Im Sommer schwitzen wir wohl alle mehr, dementsprechend müssen wir auch mehr trinken. Trinken ist, wenn es warm ist, für gewöhnlich kein Problem. Es kann also durchaus eine Option sein, seine Kalorien nach dem Training zu trinken. Dabei sollte man aber darauf achten, dass man nicht nur Zucker zu sich nimmt. Ein paar Liter Cola oder Eistee sind schnell getrunken, ein Protein-Smoothie, Kefir, Ayran, Gemüsesaft oder ein großes Glas Milch ergeben aber mehr Sinn und decken einen nicht unerheblichen Teil eures Nährstoffbedarfs nach dem Training.

ENDLICH LUST AUF OBST UND GEMÜSE

Wer normalerweise Steaks und Eier lieber mag als Obst und Gemüse, der entwickelt bei den richtigen Temperaturen schnell ein Herz für Äpfel, Wassermelonen und Salat.
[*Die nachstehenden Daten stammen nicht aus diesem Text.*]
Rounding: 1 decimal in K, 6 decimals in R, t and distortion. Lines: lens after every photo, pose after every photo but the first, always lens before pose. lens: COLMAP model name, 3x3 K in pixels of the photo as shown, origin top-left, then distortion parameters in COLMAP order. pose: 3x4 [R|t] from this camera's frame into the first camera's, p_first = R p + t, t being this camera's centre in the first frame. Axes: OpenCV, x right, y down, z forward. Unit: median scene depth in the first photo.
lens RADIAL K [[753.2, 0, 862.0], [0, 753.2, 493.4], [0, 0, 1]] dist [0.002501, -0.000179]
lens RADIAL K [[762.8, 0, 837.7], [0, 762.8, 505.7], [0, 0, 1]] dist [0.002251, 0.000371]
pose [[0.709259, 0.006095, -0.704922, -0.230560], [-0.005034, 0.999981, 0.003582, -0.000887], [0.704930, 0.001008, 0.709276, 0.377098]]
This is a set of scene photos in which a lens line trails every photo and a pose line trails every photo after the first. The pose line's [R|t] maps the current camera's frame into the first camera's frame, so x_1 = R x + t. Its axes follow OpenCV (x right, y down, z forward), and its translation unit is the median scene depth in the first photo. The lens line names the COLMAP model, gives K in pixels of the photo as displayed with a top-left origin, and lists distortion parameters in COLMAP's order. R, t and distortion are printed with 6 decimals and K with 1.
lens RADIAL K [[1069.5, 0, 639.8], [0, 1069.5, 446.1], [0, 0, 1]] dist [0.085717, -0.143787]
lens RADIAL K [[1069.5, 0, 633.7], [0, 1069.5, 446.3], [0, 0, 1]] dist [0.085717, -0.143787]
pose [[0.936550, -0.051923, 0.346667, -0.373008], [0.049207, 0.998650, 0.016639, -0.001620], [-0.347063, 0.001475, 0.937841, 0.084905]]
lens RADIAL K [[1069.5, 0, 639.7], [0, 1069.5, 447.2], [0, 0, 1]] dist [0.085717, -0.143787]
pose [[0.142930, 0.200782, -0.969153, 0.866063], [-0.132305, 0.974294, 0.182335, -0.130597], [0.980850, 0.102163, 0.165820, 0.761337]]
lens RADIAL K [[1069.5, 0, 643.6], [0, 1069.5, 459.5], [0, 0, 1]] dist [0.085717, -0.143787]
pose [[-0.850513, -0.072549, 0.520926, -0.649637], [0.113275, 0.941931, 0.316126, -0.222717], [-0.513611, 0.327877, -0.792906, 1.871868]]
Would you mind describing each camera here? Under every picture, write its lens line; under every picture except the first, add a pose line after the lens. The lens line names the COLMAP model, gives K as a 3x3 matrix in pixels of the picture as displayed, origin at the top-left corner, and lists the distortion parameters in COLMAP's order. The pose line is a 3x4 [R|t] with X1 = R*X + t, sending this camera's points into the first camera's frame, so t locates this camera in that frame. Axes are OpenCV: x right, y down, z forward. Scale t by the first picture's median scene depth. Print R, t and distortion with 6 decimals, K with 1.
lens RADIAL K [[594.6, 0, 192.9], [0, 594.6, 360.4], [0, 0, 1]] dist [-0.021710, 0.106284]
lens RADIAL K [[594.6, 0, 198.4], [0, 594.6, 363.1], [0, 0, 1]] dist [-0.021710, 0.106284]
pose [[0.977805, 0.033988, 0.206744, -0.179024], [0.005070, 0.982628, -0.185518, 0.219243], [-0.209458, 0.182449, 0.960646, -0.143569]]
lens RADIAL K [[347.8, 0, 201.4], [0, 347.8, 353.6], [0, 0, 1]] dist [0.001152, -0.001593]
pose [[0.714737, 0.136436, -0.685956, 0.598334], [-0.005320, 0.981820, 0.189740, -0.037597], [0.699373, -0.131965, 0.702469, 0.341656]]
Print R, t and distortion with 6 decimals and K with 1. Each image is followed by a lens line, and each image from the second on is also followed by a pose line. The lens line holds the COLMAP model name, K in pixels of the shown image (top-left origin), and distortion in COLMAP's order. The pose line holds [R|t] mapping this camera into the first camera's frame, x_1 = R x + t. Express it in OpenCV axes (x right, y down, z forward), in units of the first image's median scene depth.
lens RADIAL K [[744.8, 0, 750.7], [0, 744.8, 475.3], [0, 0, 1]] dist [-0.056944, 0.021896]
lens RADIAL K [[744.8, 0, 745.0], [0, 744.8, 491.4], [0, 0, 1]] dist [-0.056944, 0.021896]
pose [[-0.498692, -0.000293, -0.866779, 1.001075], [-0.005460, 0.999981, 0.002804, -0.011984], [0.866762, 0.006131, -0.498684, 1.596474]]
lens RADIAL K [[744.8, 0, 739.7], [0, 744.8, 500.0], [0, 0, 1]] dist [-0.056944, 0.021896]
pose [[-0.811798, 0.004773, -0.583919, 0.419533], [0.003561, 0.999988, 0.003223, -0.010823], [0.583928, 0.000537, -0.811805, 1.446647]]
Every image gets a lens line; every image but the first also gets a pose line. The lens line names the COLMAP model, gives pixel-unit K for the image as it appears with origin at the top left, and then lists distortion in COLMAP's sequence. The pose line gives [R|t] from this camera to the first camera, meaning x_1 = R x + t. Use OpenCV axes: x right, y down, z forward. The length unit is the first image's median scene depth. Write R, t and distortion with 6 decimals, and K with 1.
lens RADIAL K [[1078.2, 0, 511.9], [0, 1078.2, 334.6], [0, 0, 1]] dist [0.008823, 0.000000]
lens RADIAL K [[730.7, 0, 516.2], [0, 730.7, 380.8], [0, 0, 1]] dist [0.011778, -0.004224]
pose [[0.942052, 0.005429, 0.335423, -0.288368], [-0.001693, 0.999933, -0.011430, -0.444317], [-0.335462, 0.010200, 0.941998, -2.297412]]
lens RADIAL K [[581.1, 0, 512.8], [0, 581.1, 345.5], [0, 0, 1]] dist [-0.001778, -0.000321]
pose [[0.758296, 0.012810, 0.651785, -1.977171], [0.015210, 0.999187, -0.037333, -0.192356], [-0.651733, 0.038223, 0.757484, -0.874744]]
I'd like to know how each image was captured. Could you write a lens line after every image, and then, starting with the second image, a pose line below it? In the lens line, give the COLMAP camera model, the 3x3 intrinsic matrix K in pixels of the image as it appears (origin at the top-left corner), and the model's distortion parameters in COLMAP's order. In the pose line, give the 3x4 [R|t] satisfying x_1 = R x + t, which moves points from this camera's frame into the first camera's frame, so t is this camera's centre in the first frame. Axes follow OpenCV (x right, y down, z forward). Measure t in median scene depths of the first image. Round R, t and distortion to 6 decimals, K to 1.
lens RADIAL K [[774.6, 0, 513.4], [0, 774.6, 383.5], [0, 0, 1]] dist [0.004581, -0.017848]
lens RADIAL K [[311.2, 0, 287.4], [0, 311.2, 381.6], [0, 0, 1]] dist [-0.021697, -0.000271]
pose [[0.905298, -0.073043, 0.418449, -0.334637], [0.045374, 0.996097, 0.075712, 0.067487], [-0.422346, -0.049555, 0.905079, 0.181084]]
Was man roh verzehren kann ist meistens angenehm kühl und nicht sehr füllend, strotzt aber trotzdem vor guten Inhaltsstoffen. Eine Wassermelone kann man sogar, wenn man sie direkt nach dem Training zersäbelt, mit dem ganzen Team teilen und so gemeinsam etwas für sich tun. Obst und Gemüse zusammen mit etwas Joghurt oder Quark ist gut als komplette Mahlzeit geeignet und auch bei wirklich fieser Hitze schnell gemacht und noch schneller gegessen.

KREATIV WERDEN

Häufig kann man klassische Mahlzeiten auch kalt zubereiten oder essen. Statt Porridge kann man Overnight Oats machen, aus den Nudeln wird ein Nudelsalat und Huhn mit Gemüse kann man auch kalt essen. Gekochte Eier, einige Möhren und Hummus sind sogar kalt besser als warm.

Wer wirklich kreativ werden will, weil der Sommer lang und warm ist zum Beispiel, kann auch aus seinem Proteinshake, etwas Joghurt und ein paar Handvoll Beeren ein leckeres Eis zaubern oder schnöden Magerquark in ein echtes Festmahl verwandeln.

Etwas Kreativität in der Küche ist auf jeden Fall besser, als die hart erkämpften Gains zu riskieren.